* _Exercise_:
Where the line with "Table 1. Quality" appears below, start writing out lines exactly, and finish with the line with "Fig. 9: (a)", which is included; write out nothing else.

* _Data for processing_:
════════════════

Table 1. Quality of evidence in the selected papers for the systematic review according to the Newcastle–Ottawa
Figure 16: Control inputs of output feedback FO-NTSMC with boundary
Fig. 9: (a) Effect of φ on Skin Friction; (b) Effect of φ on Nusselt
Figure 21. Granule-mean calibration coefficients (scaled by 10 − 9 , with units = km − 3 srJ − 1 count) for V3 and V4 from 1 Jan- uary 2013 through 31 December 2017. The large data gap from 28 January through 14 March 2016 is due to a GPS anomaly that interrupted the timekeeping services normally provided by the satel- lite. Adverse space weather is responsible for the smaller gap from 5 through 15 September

════════════════

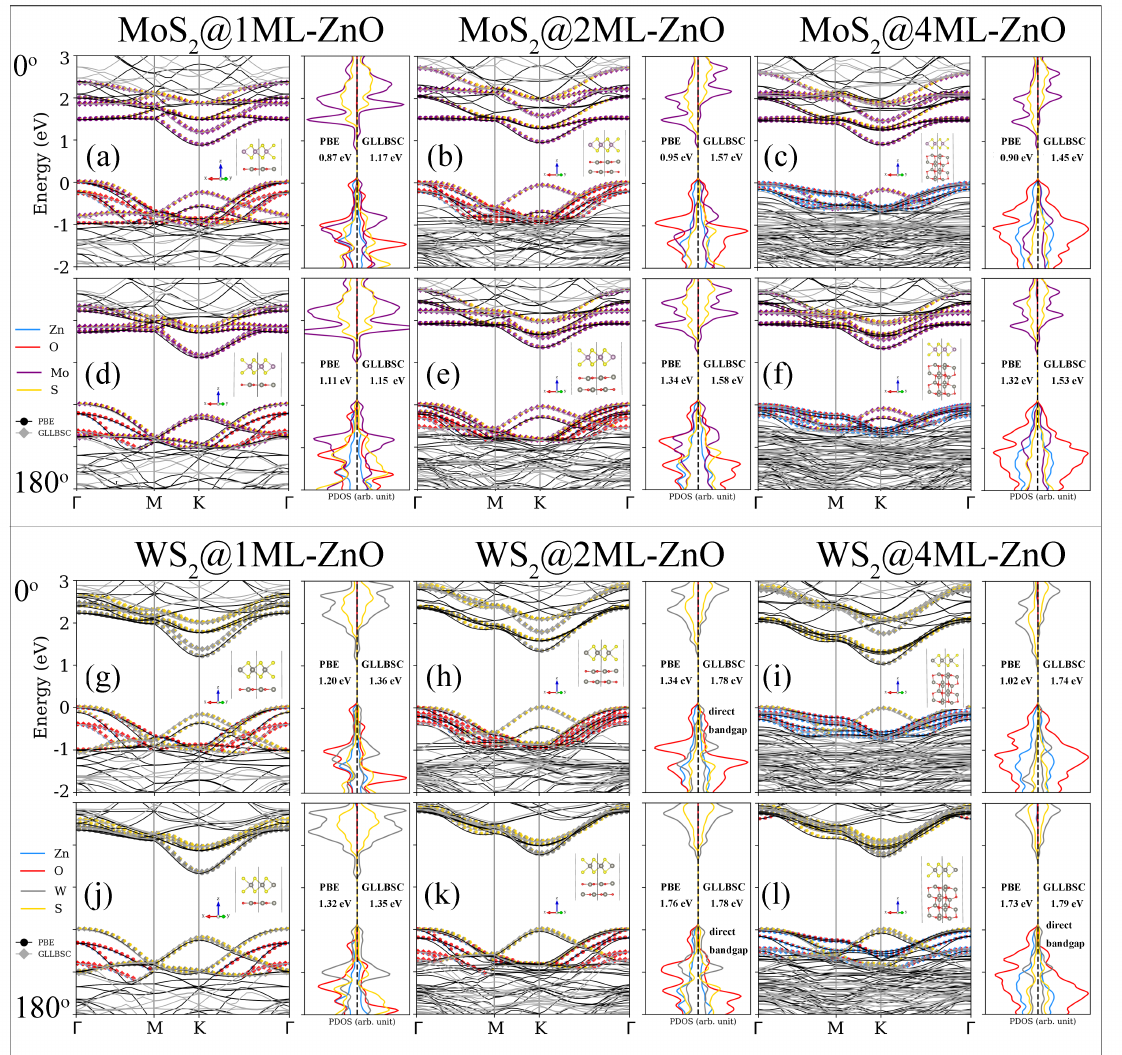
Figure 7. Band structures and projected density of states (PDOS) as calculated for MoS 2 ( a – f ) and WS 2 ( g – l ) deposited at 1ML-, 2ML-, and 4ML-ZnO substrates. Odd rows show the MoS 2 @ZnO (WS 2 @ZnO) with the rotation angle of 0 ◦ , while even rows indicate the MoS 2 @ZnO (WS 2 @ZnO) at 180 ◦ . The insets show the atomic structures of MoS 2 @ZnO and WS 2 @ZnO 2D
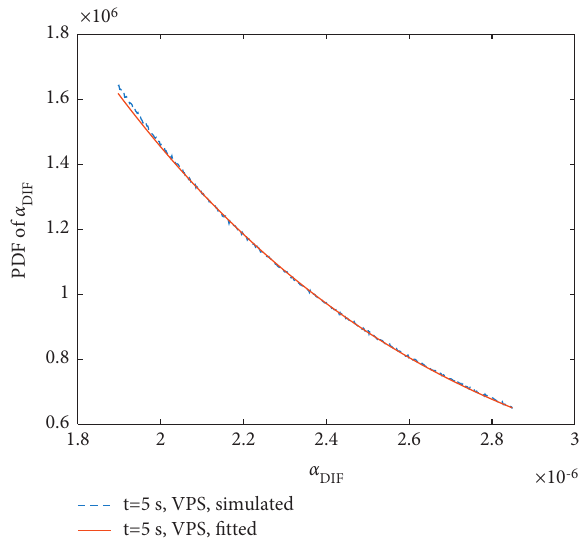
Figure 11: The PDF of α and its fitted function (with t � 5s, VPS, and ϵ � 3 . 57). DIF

════════════════

* _Written response_:
Table 1. Quality of evidence in the selected papers for the systematic review according to the Newcastle–Ottawa
Figure 16: Control inputs of output feedback FO-NTSMC with boundary
Fig. 9: (a) Effect of φ on Skin Friction; (b) Effect of φ on Nusselt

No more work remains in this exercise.